Ada dua pos pendakian yang biasanya dijadikan tempat berkemah para pendaki Gunung Slamet.
Pendaki biasanya berkemah di Pos Samhyang Rangkah dan Samhyang Kendit bila terlalu gelap dan tak ingin melanjutkan pendakian.
Sepanjang perjalanan kami banyak bergurau untuk melepas lelah yang menerpa. Sesekali, teh hangat menjadi selingan kami menghabiskan waktu.
Dalam perjalanan ini kami lebih dari satu malam di Gunung Slamet. Oh, nikmatnya berlama-lama di gunung.
Dari puncak turun ke bibir kawah Gunung Slamet
Udara di luar gubuk tempat peristirahatan kami terasa menusuk kulit. Waktu itu, kami mulai pendakian sekitar pukul 04.30 WIB.
“Ayo kita naik, gak sabar mau melintas kawah nih, Wan,” kata saya kepada Wawan mengawali perjalanan.
Hesti berjalan sebagai orang pertama.
Saya mengikuti di belakangnya sambil menyiapkan kamera untuk mengabadikan momen matahari terbit.
Jalur dari Plawangan menuju puncak Gunung Slamet terbilang terjal, lebih dari dari 50 derajat.

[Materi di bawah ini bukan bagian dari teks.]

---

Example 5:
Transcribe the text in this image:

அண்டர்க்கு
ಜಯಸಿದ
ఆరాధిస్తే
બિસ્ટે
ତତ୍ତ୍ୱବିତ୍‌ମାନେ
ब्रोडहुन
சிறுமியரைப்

Medan berbatu menambah kesulitan kami untuk melangkah. Sesekali kaki terperosot dan harus ekstra untuk berusaha meraih batu untuk pegangan.
Semburat matahari mulai muncul di belakang kami.
Udara yang dingin bertiup berganti kehangatan dari matahari.
Butuh sekitar dua jam perjalanan dari Pos Plawangan menuju Puncak Gunung Slamet.
Setelah memeras keringat dan berjalan terseok-seok di tengah suhu yang dingin, kami tiba di atap tertinggi di Jawa Tengah.